ECB President Mario Draghi and his US counterpart Janet Yellen both spoke at their annual gathering at Jackson Hole in the United States.

As a result of Draghi’s speech the euro to fell to its lowest against the dollar in nearly one year and eurozone shares and government bonds rowse.

Draghi said the ECB was ready to use all the tools at its disposal to lift eurozone inflation if it continued to drop.

That immediately had investors thinking of money printing – quantitative easing (QE) to give it its technical name – to stimulate the economy, avoid deflation and stop the eurozone falling into the kind of long-term economic stagnation that Japan has suffered.

But Draghi seems still to be in wait-and-see mode, pointing out that most of the factors that have pulled down prices appear to be temporary.

Before embarking on QE, the ECB wants to assess the effectiveness of its new targeted loans to commercial banks which are intended to get them lending more to businesses and individuals.

Eurozone consumer prices grew 0.4 percent in July and are expected to post 0.3 percent growth in August. The ECB’s target is just below 2.0 percent.

Growth not austerity

Analysts have commented that Draghi’s landmark speech on Friday did mark a major shift in ECB policy away from a focus on austerity towards reviving growth.

He said it would be “helpful for the overall stance of policy” if fiscal policy could play a greater role alongside the ECB’s monetary policy, adding “and I believe there is scope for this”.

Up till now the ECB has supported the German-style fiscal austerity that has been in place since the outbreak of the eurozone crisis. Draghi now seems to be positioning himself closer to France and Italy’s call for fiscal stimulus.

“It’s an enormous change,” said ING economist Carsten Brzeski.

“It is admitting that the recovery might not come, that the eurozone’s problems go beyond structural reforms and austerity measures.

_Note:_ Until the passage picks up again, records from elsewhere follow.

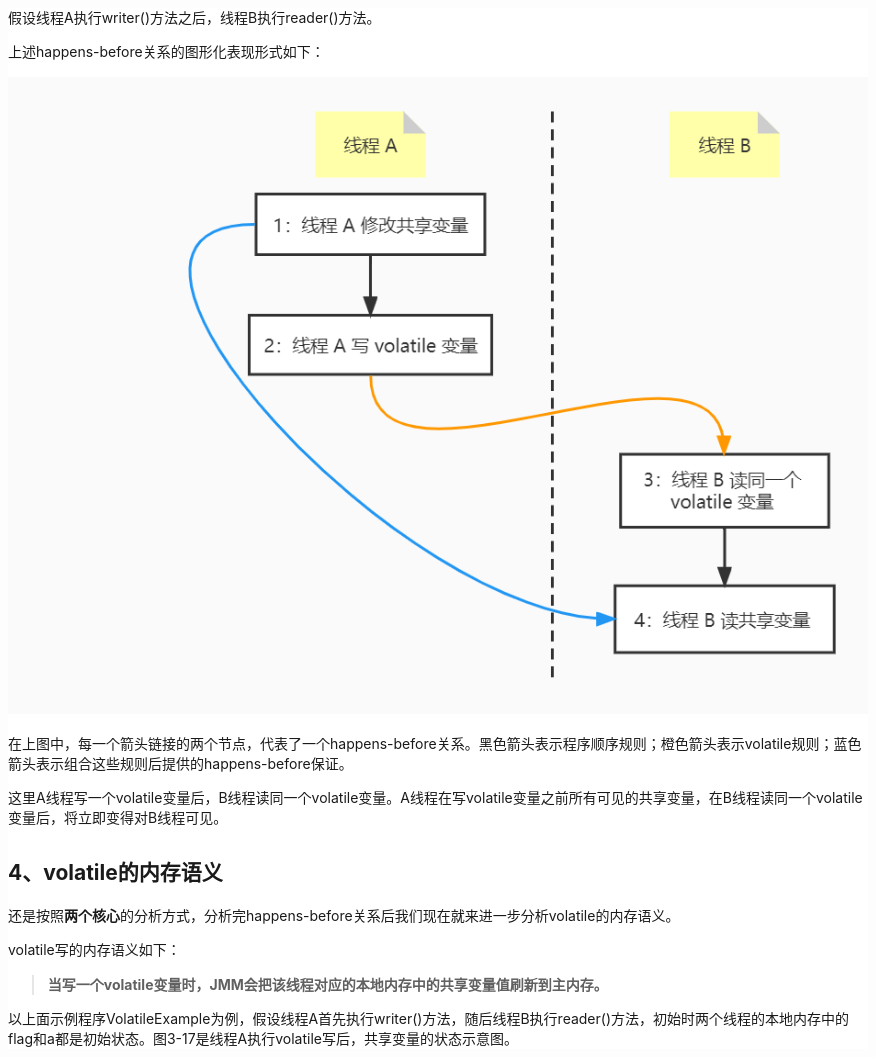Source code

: 假设线程A执行writer()方法之后，线程B执行reader()方法。

上述happens-before关系的图形化表现形式如下：

 ![happens-before](./image/happens-before.jpg ':size=65%')

在上图中，每一个箭头链接的两个节点，代表了一个happens-before关系。黑色箭头表示程序顺序规则；橙色箭头表示volatile规则；蓝色箭头表示组合这些规则后提供的happens-before保证。

这里A线程写一个volatile变量后，B线程读同一个volatile变量。A线程在写volatile变量之前所有可见的共享变量，在B线程读同一个volatile变量后，将立即变得对B线程可见。

## 4、volatile的内存语义

还是按照**两个核心**的分析方式，分析完happens-before关系后我们现在就来进一步分析volatile的内存语义。

volatile写的内存语义如下：

> **当写一个volatile变量时，JMM会把该线程对应的本地内存中的共享变量值刷新到主内存。**

以上面示例程序VolatileExample为例，假设线程A首先执行writer()方法，随后线程B执行reader()方法，初始时两个线程的本地内存中的flag和a都是初始状态。图3-17是线程A执行volatile写后，共享变量的状态示意图。
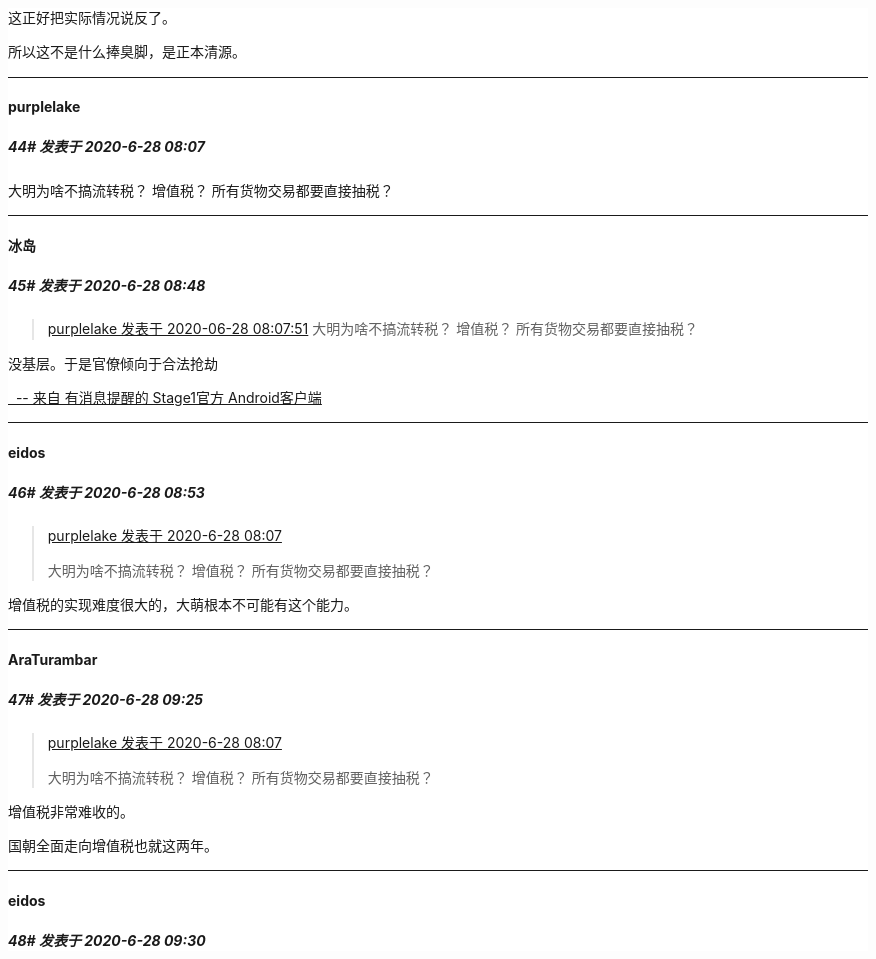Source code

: 这正好把实际情况说反了。

所以这不是什么捧臭脚，是正本清源。


-----

####  purplelake  
##### 44#       发表于 2020-6-28 08:07


大明为啥不搞流转税？ 增值税？ 所有货物交易都要直接抽税？ 


-----

####  冰岛  
##### 45#       发表于 2020-6-28 08:48


<blockquote><a href="httphttps://bbs.saraba1st.com/2b/forum.php?mod=redirect&amp;goto=findpost&amp;pid=47980141&amp;ptid=1944393" target="_blank">purplelake 发表于 2020-06-28 08:07:51</a>
大明为啥不搞流转税？ 增值税？ 所有货物交易都要直接抽税？</blockquote>没基层。于是官僚倾向于合法抢劫

[  -- 来自 有消息提醒的 Stage1官方 Android客户端](https://www.coolapk.com/apk/140634)


-----

####  eidos  
##### 46#       发表于 2020-6-28 08:53


<blockquote><a href="httphttps://bbs.saraba1st.com/2b/forum.php?mod=redirect&amp;goto=findpost&amp;pid=47980141&amp;ptid=1944393" target="_blank">purplelake 发表于 2020-6-28 08:07</a>

大明为啥不搞流转税？ 增值税？ 所有货物交易都要直接抽税？</blockquote>
增值税的实现难度很大的，大萌根本不可能有这个能力。


-----

####  AraTurambar  
##### 47#       发表于 2020-6-28 09:25


<blockquote><a href="httphttps://bbs.saraba1st.com/2b/forum.php?mod=redirect&amp;goto=findpost&amp;pid=47980141&amp;ptid=1944393" target="_blank">purplelake 发表于 2020-6-28 08:07</a>

大明为啥不搞流转税？ 增值税？ 所有货物交易都要直接抽税？</blockquote>
增值税非常难收的。


国朝全面走向增值税也就这两年。


-----

####  eidos  
##### 48#       发表于 2020-6-28 09:30
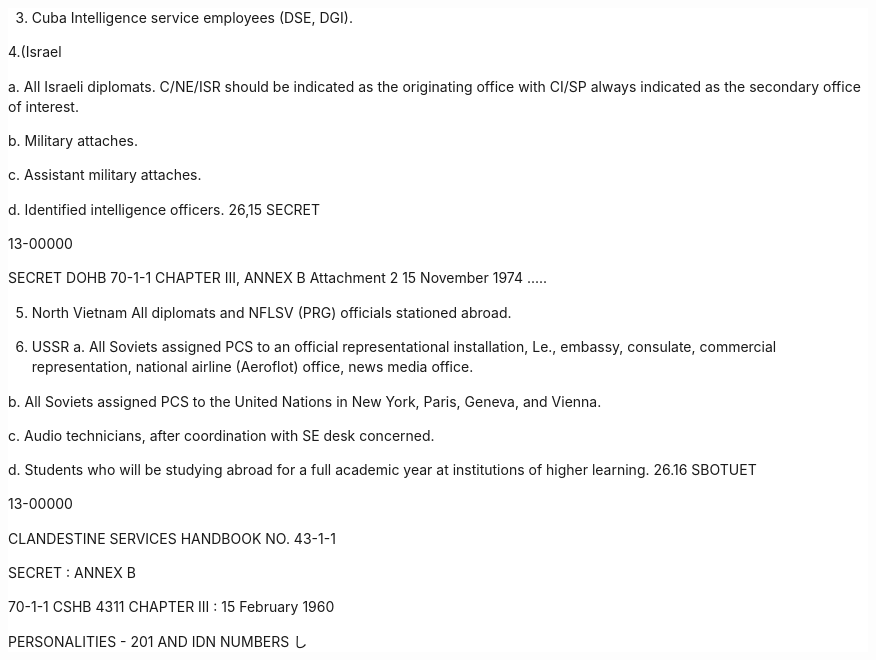 3. Cuba
Intelligence service employees (DSE, DGI).

4.(Israel

a. All Israeli diplomats. C/NE/ISR should be indicated as the originating
office with CI/SP always indicated as the secondary office of interest.

b. Military attaches.

c. Assistant military attaches.

d. Identified intelligence officers.
26,15
SECRET

13-00000

SECRET
DOHB 70-1-1
CHAPTER III, ANNEX В
Attachment 2
15 November 1974
.....

5. North Vietnam
All diplomats and NFLSV (PRG) officials stationed abroad.

6. USSR
a. All Soviets assigned PCS to an official representational installation, Le.,
embassy, consulate, commercial representation, national airline (Aeroflot)
office, news media office.

b. All Soviets assigned PCS to the United Nations in New York, Paris, Geneva,
and Vienna.

c. Audio technicians, after coordination with SE desk concerned.

d. Students who will be studying abroad for a full academic year at institutions
of higher learning.
26.16
SBOTUET

13-00000

CLANDESTINE SERVICES
HANDBOOK NO. 43-1-1

SECRET
:
ANNEX B

70-1-1
CSHB 4311
CHAPTER III
:
15 February 1960

PERSONALITIES - 201 AND IDN NUMBERS
し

It might be a U-turn for how the ECB looks at fiscal policy but not so much for how it looks at monetary policy.”

Yellen cautious

The Federal Reserve should move cautiously in deciding when to raise interest rates given the US labour market remains bruised from the Great Recession, Fed Chair Janet Yellen said in her keynote speech at the Fed’s annual central bank conference.

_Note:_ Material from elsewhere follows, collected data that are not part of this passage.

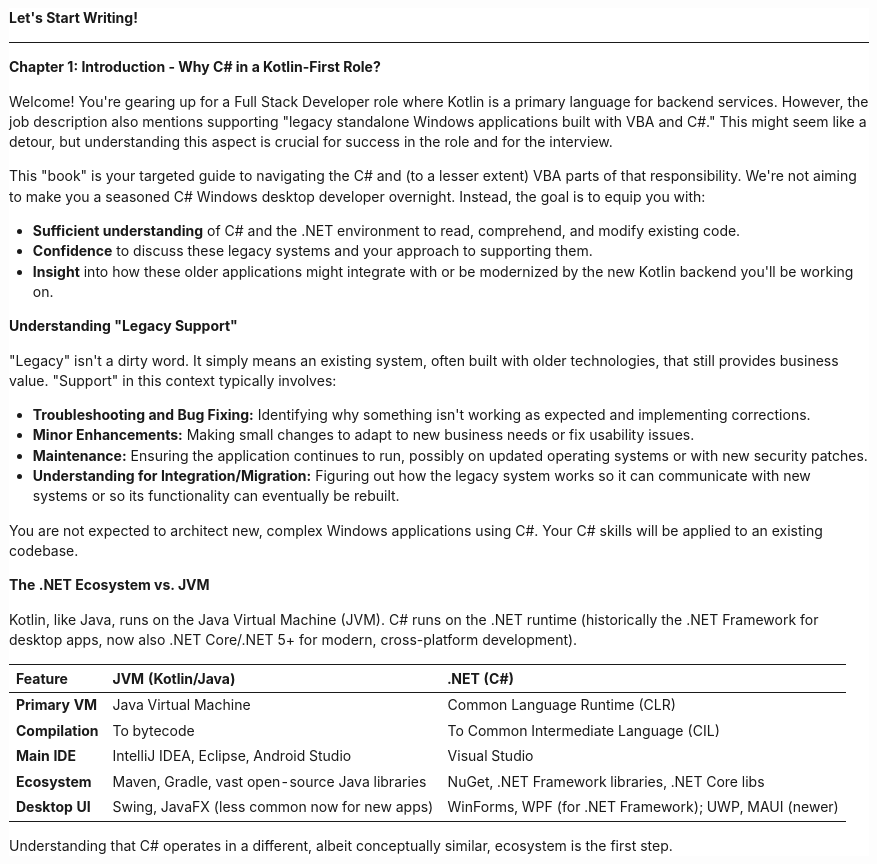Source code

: 
**Let's Start Writing!**

---

**Chapter 1: Introduction - Why C# in a Kotlin-First Role?**

Welcome! You're gearing up for a Full Stack Developer role where Kotlin is a primary language for backend services. However, the job description also mentions supporting "legacy standalone Windows applications built with VBA and C#." This might seem like a detour, but understanding this aspect is crucial for success in the role and for the interview.

This "book" is your targeted guide to navigating the C# and (to a lesser extent) VBA parts of that responsibility. We're not aiming to make you a seasoned C# Windows desktop developer overnight. Instead, the goal is to equip you with:

*   **Sufficient understanding** of C# and the .NET environment to read, comprehend, and modify existing code.
*   **Confidence** to discuss these legacy systems and your approach to supporting them.
*   **Insight** into how these older applications might integrate with or be modernized by the new Kotlin backend you'll be working on.

**Understanding "Legacy Support"**

"Legacy" isn't a dirty word. It simply means an existing system, often built with older technologies, that still provides business value. "Support" in this context typically involves:

*   **Troubleshooting and Bug Fixing:** Identifying why something isn't working as expected and implementing corrections.
*   **Minor Enhancements:** Making small changes to adapt to new business needs or fix usability issues.
*   **Maintenance:** Ensuring the application continues to run, possibly on updated operating systems or with new security patches.
*   **Understanding for Integration/Migration:** Figuring out how the legacy system works so it can communicate with new systems or so its functionality can eventually be rebuilt.

You are not expected to architect new, complex Windows applications using C#. Your C# skills will be applied to an existing codebase.

**The .NET Ecosystem vs. JVM**

Kotlin, like Java, runs on the Java Virtual Machine (JVM). C# runs on the .NET runtime (historically the .NET Framework for desktop apps, now also .NET Core/.NET 5+ for modern, cross-platform development).

| Feature         | JVM (Kotlin/Java)                               | .NET (C#)                                         |
| :-------------- | :---------------------------------------------- | :------------------------------------------------ |
| **Primary VM**  | Java Virtual Machine                            | Common Language Runtime (CLR)                     |
| **Compilation** | To bytecode                                     | To Common Intermediate Language (CIL)             |
| **Main IDE**    | IntelliJ IDEA, Eclipse, Android Studio          | Visual Studio                                     |
| **Ecosystem**   | Maven, Gradle, vast open-source Java libraries | NuGet, .NET Framework libraries, .NET Core libs   |
| **Desktop UI**  | Swing, JavaFX (less common now for new apps)    | WinForms, WPF (for .NET Framework); UWP, MAUI (newer) |

Understanding that C# operates in a different, albeit conceptually similar, ecosystem is the first step.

She was speaking amid calls from policy hawks for a near-term interest rate hike.

Yellen laid out in detail why she feels the unemployment rate alone is inadequate to evaluate the strength of the jobs market and why the central bank needs to step gingerly.

Yellen stood by her view that significant slack remains in the US economy, even as she nodded to the counter-arguments of some of her colleagues who feel labour markets are tighter than she believes and inflation a risk.

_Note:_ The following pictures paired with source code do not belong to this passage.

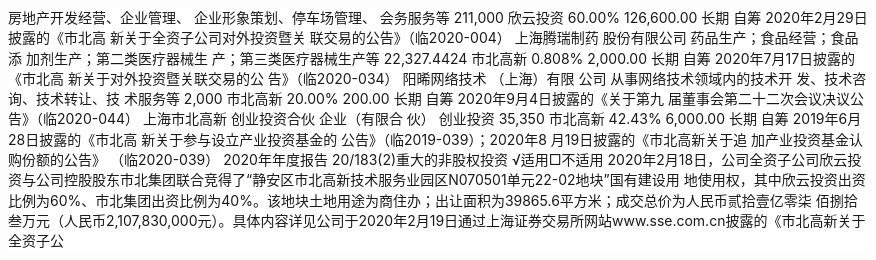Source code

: 房地产开发经营、企业管理、
企业形象策划、停车场管理、
会务服务等
211,000
欣云投资
60.00%
126,600.00
长期
自筹
2020年2月29日披露的《市北高
新关于全资子公司对外投资暨关
联交易的公告》（临2020-004）
上海腾瑞制药
股份有限公司
药品生产；食品经营；食品添
加剂生产；第二类医疗器械生
产；第三类医疗器械生产等
22,327.4424
市北高新
0.808%
2,000.00
长期
自筹
2020年7月17日披露的《市北高
新关于对外投资暨关联交易的公
告》（临2020-034）
阳晞网络技术
（上海）有限
公司
从事网络技术领域内的技术开
发、技术咨询、技术转让、技
术服务等
2,000
市北高新
20.00%
200.00
长期
自筹
2020年9月4日披露的《关于第九
届董事会第二十二次会议决议公
告》（临2020-044）
上海市北高新
创业投资合伙
企业（有限合
伙）
创业投资
35,350
市北高新
42.43%
6,000.00
长期
自筹
2019年6月28日披露的《市北高
新关于参与设立产业投资基金的
公告》（临2019-039）；2020年8
月19日披露的《市北高新关于追
加产业投资基金认购份额的公告》
（临2020-039）
2020年年度报告
20/183(2)重大的非股权投资
√适用□不适用
2020年2月18日，公司全资子公司欣云投资与公司控股股东市北集团联合竞得了“静安区市北高新技术服务业园区N070501单元22-02地块”国有建设用
地使用权，其中欣云投资出资比例为60%、市北集团出资比例为40%。该地块土地用途为商住办；出让面积为39865.6平方米；成交总价为人民币贰拾壹亿零柒
佰捌拾叁万元（人民币2,107,830,000元）。具体内容详见公司于2020年2月19日通过上海证券交易所网站www.sse.com.cn披露的《市北高新关于全资子公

“There is no simple recipe for appropriate policy,” she said, arguing for a “pragmatic” approach that focuses on incoming data without committing to a preset policy path.

Ahead of her comments, a number of top Fed officials have been pressing their case for an early hike in benchmark rates, which the US central bank has held near zero since December 2008.

Determining the degree of labour market slack has become the central debate at the Fed. Yellen wants to be sure employment has recovered as fully as possible before raising rates.

In contrast, the inflation “hawks” worry that more months of near-zero rates will cause inflation or possible asset bubbles.